Chances are, a good chunk of you probably, are lying through your fucking teeth about exactly how hard you actually work. I bet that, instead of “grinding” you probabky spent most of your time on your phones. You probably are clueless when it comes to programming your training for consistent, long term progress. Your body can be forced to be in “Beast Mode” for only so long before it’s had enough and you either stagnate (the nicest thing that can happen to you) or you get hurt from overtraining because you didn’t schedule a lighter or medium/light week. Or even a deload week!

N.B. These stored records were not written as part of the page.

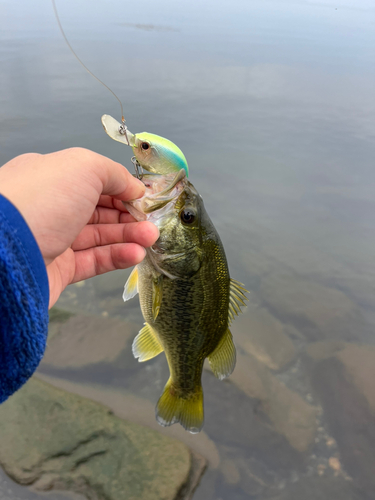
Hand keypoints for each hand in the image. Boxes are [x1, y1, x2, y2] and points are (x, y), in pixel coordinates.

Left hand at [0, 148, 157, 307]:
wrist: (3, 254)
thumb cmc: (41, 200)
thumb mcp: (83, 167)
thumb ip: (114, 173)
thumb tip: (135, 187)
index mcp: (52, 177)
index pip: (95, 182)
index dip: (123, 189)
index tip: (146, 198)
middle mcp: (52, 207)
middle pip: (100, 210)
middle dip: (131, 215)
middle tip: (153, 222)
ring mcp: (55, 239)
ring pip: (100, 236)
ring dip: (129, 236)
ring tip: (151, 239)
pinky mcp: (59, 270)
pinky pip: (94, 261)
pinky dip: (117, 256)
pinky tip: (136, 254)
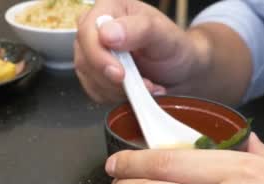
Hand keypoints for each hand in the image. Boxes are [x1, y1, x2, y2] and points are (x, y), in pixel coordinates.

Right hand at [74, 0, 205, 103]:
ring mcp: (90, 52)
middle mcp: (95, 28)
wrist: (179, 71)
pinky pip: (94, 91)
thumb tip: (107, 34)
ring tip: (143, 84)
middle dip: (111, 77)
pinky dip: (115, 96)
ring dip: (117, 89)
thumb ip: (139, 29)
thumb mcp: (164, 35)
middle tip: (139, 83)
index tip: (119, 74)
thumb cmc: (174, 48)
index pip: (88, 32)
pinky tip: (133, 90)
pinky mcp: (92, 74)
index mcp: (110, 8)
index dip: (99, 56)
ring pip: (88, 77)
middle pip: (85, 57)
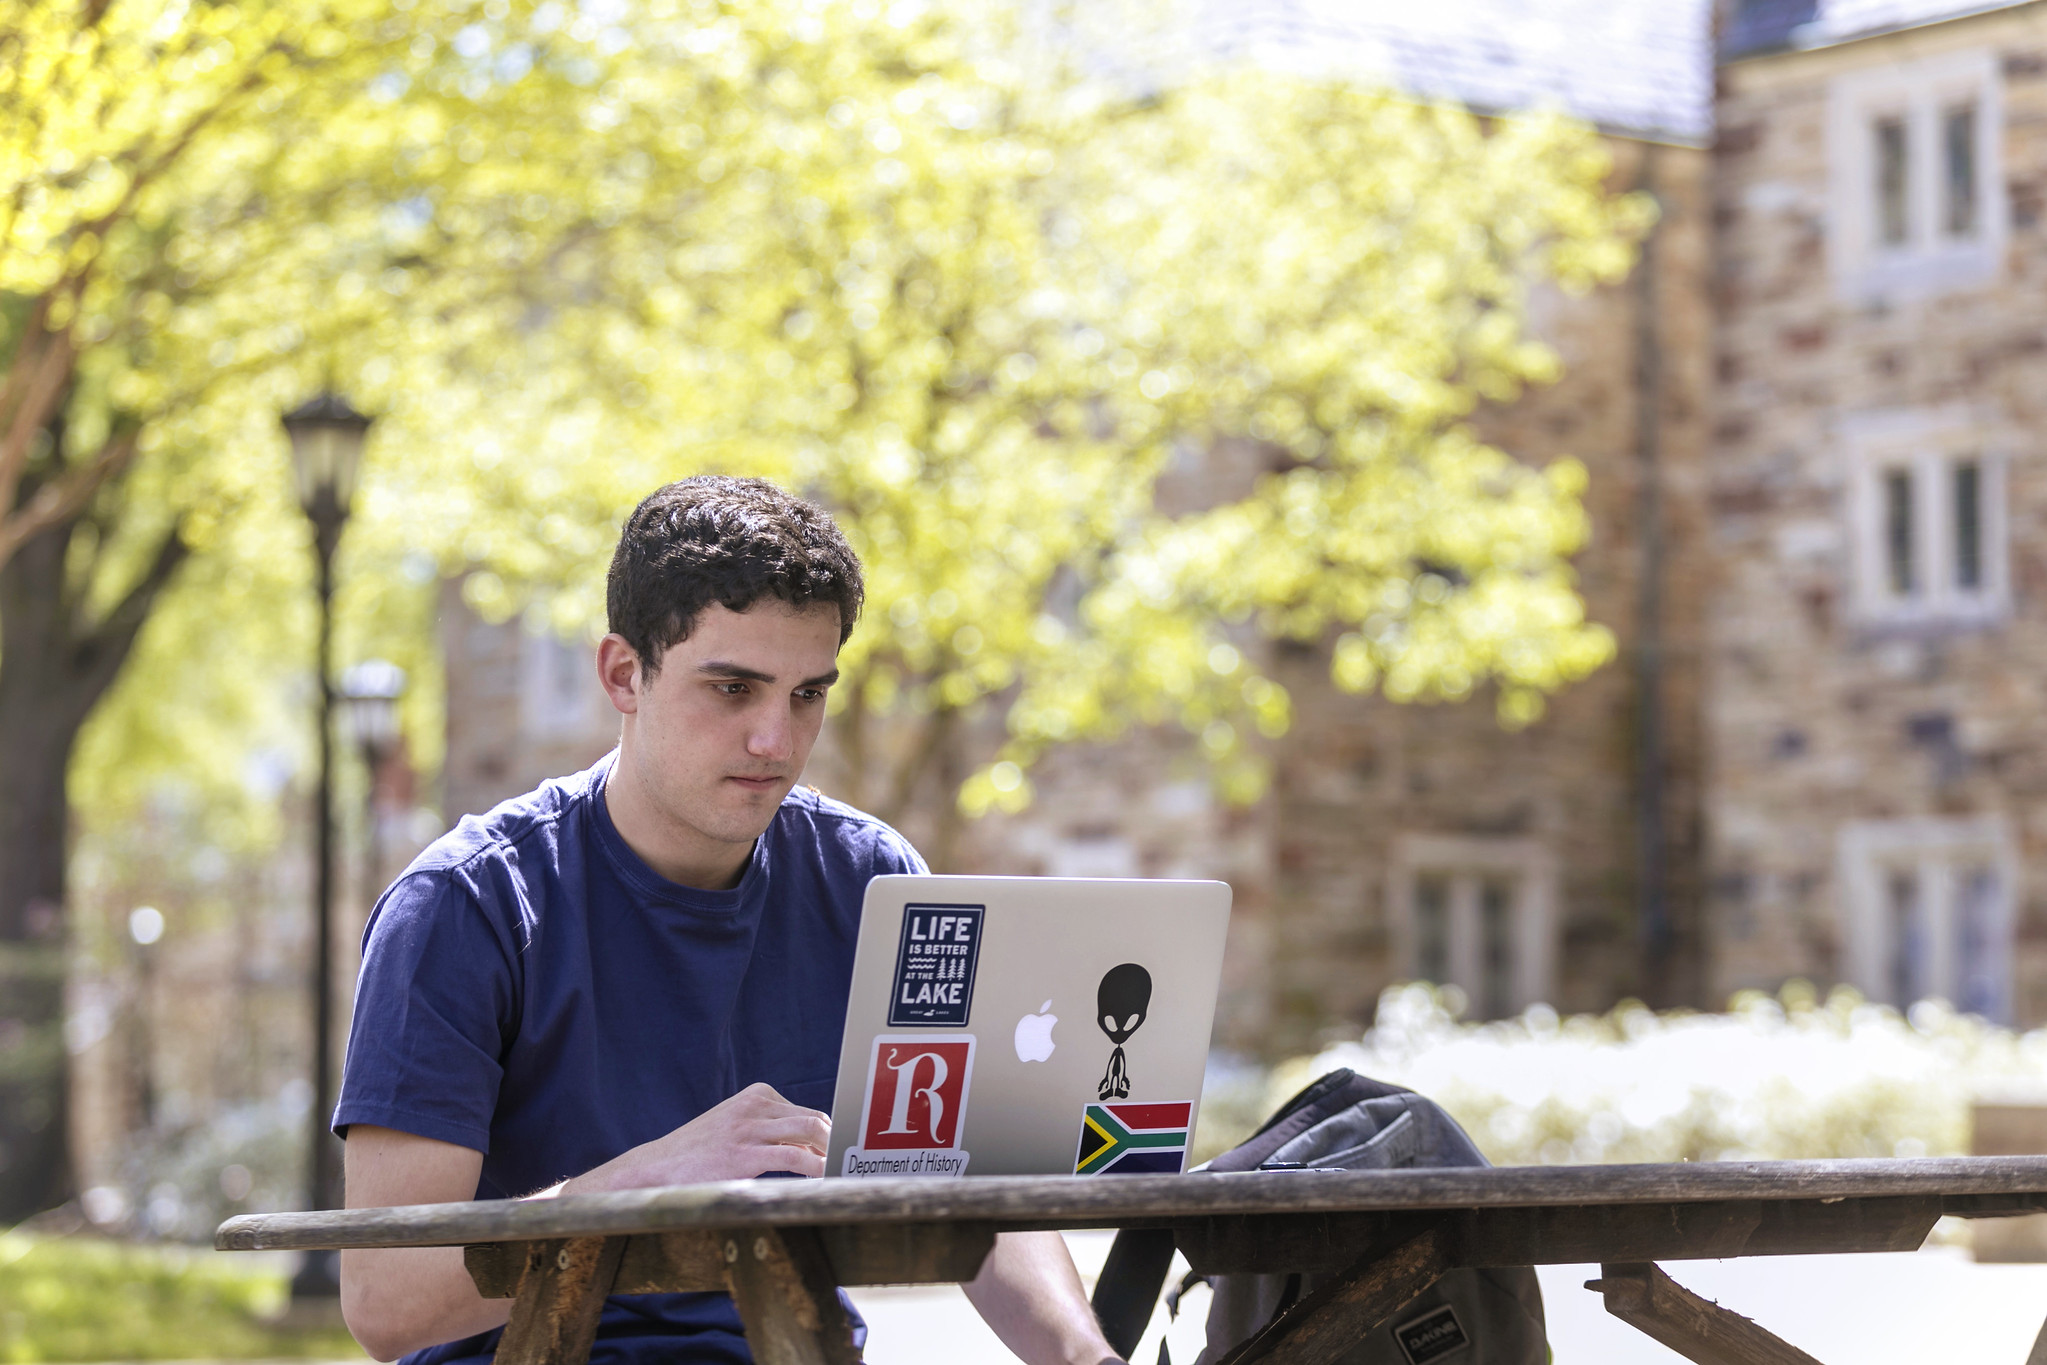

The saddest thing about “Beast Mode” is that some older guys have drank the Kool Aid. Earlier this year I saw a guido looking dude at my gym, looking older than even I, with a gold chain on…and a Beast Mode tank top. If you’re a man looking close to 40, and you’re wearing a tank top that says “Beast Mode” on it, you most likely haven’t experienced the love a woman in a really long time. After this you have two choices. You can either A) throw yourself in front of an incoming train, or B) go make an appointment for a sex change with the guy squatting on a medicine ball.
5. Invisible Dicks
I’ll never forget this night for as long as I live. February 16th, 2016. New York Sports Club, Clifton NJ. I was hyped up, as I was was preparing to finally Deadlift 315 for the first time (I did so for four reps, by the way). The problem? The deadlift platform was being used by a middle aged man. I asked him how many sets he had left and he explained to me that, as per his Crossfit routine (that should already be a warning!), he was set to perform 12 sets of clean and jerks followed immediately by jump rope.
One problem. I didn’t see a jump rope. So what this guy started doing after his clean and jerks was probably THE single weirdest form of Bukkake I’ve EVER seen in my life. He began jumping up and down while “simulating” jumping rope. All he really looked like all he was doing was jerking off two invisible dicks, but he decided to jack them on his waist because he thought he was too pretty to get it all on his face. Should’ve known, this apparently was a Crossfit routine, after all.
Sarah Palin at least got it right. Why can’t you?
I also saw someone do this shit in my previous gym last summer. I had no clue Bukkake had become a fitness trend! But guys (since I’ve yet to see any chicks do this), either get it right like Sarah Palin or don’t do it at all. Stop fucking jerking off invisible dicks and get a real fucking jump rope you faggots!